The best metric is progress towards training goals while tightening criteria and reducing help. So if the picture remains the same for a long period of time then need to make adjustments to let the dog think more.


----------



## Jim Nash (Mar 30, 2006)

It seems to me that in about the past month or so many of the disussions has used verbage to make dog training seem more safisticated and difficult . When I start seeing this type of talk IMO they are focused more on their ability as a trainer (ego boosting )then working together with a dog to get the most out of what that particular dog has . How a dog learns hasn't changed over the years it's still dog training . I think some folks here , especially some of the newer members I've seen come on to this forum lately need to ask themselves if they are training dogs more to feel good about themselves then training to work with their dogs and be a good team . Sorry just my opinion . I tend to want to puke reading some of these overly comlicated discussions lately .


----------



## Jeff Oehlsen (Apr 7, 2006)

I love the terminology bullshit as well. This thread is not bad, but holy shit, when you see some of the goofy ****ing terminology that is out there, no wonder people are coming on here confused as **** about how to train.

I make fun of the Mike Ellis video where he talks about layering compulsion into his tug work. WTF does that mean ? Frawly used to do the same sort of terminology crap with his videos. You buy the video, and it is nothing new, and you tend to get a bit pissed when they could have said it much more simply.

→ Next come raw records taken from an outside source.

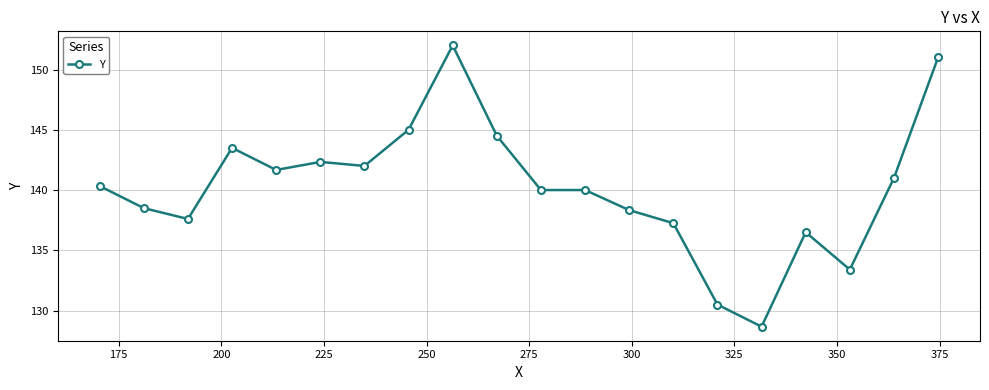

What is the value of the 2nd point from the left?

138.5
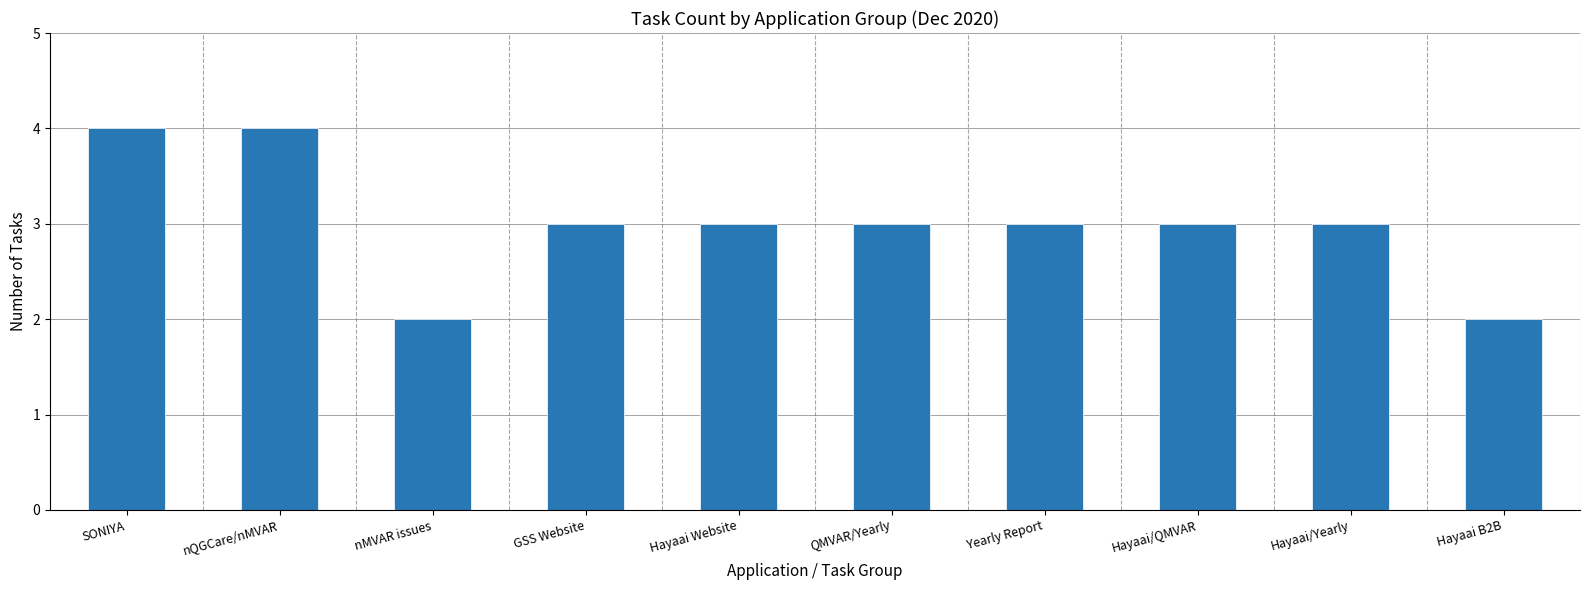

Where does the data first go above 3?

SONIYA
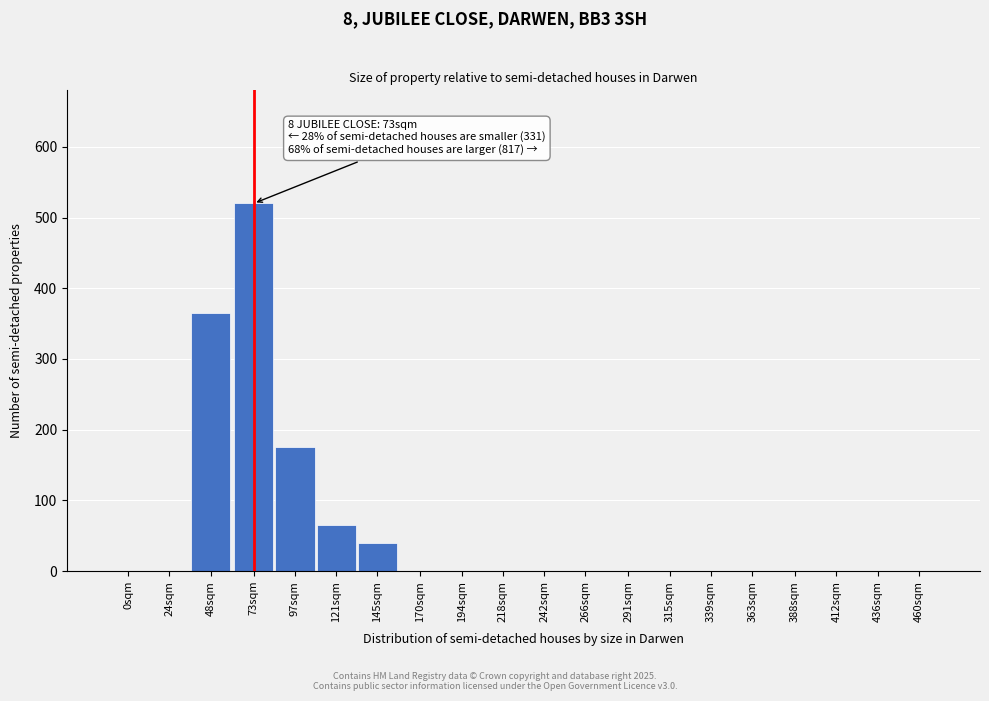

Reading right to left, list all the values displayed in this chart.

460sqm=0	436sqm=0	412sqm=0	388sqm=0	363sqm=0	339sqm=0	315sqm=0	291sqm=0	266sqm=0	242sqm=0	218sqm=0	194sqm=0	170sqm=0	145sqm=40	121sqm=65	97sqm=175	73sqm=520	48sqm=365	24sqm=0	0sqm=0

I guess having your own makes you cooler. LOL

In reality, if you have to explain something several hundred times, you are going to come up with different terms. Good fodder for making fun of them.


----------



## Jim Nash (Mar 30, 2006)

The terminology does drive me nuts, for instance , one person's version of fight or one person's version of a dog protecting them may be totally different then another and we have long discussions and arguements between people who aren't even talking about the same thing . But the other thing is it seems like being able to realistically see the potential in a particular dog isn't an important part of training . Now it's about how I can train a dog and how I can train or make a dog be something it is not and more importantly doesn't want to be . I see a lot of talk lately about taking dogs that are telling them they have no interest or desire in doing certain things (not talking about obediance or manners , but things like sports , personal protection , PSD , herding , etc. ) and making them do it anyways . To me that's all about the trainer and has little to do with the dog or how they do the job because if it was about the dog they would pick one that tells them they enjoy that type of job and more then likely will do a better job at performing it .


----------



## Brian Anderson (Dec 2, 2010)

I am a country boy in Louisiana. The terminology thing has always baffled me LOL. The dog either has drive or not. He has nerve or not. I subscribe to the K.I.S.S method LOL.


----------



## Brian Anderson (Dec 2, 2010)

Jim Nash said:


> It seems to me that in about the past month or so many of the disussions has used verbage to make dog training seem more safisticated and difficult . When I start seeing this type of talk IMO they are focused more on their ability as a trainer (ego boosting )then working together with a dog to get the most out of what that particular dog has . How a dog learns hasn't changed over the years it's still dog training . I think some folks here , especially some of the newer members I've seen come on to this forum lately need to ask themselves if they are training dogs more to feel good about themselves then training to work with their dogs and be a good team . Sorry just my opinion . I tend to want to puke reading some of these overly comlicated discussions lately .


Jim I hear ya!! I am 50 years old and the ego thing never has been my strong point LOL. I figure dog training to be like any other discipline. It's a continuing education kind of thing. I have been playing with them for years. An internet forum can be a wonderful thing but can be a pain in the ass at the same time.


----------



## Howard Gaines III (Dec 26, 2007)

Brian Anderson said:


> I agree with the quality of the time spend training. I always make it quick and pointed and never work a dog when I see signs he is checking out on me. That's pissing in the wind from my experience. In fact it can make the dog go backwards if it's done TO much. I always try to end on a high note and let them win at the end then wind it down quickly...


Brian this is the way I like to do it and agree about the wind...
I also think that with short sessions, the mixing of verbals AND physical rewards is important. Dishing out food as the only reward sends the message that it's lunch time...if the session is short and productive, then the use of verbals/food/toy helps to keep the dog and me more focused. I agree with you here that ending on a high note make the dog want more. Who would want to train with someone that yells and cranks on you just b/c they can?:-k


----------



## Howard Gaines III (Dec 26, 2007)

Jeff Oehlsen said:


> What are decoys ?? AAAAAAAAAAAAAAAAAAAAAAHAHAHAHAHAHAHAHAHAHAHAHHAHA


 jeff you put them in water to pull waterfowl into gunning range...](*,)


----------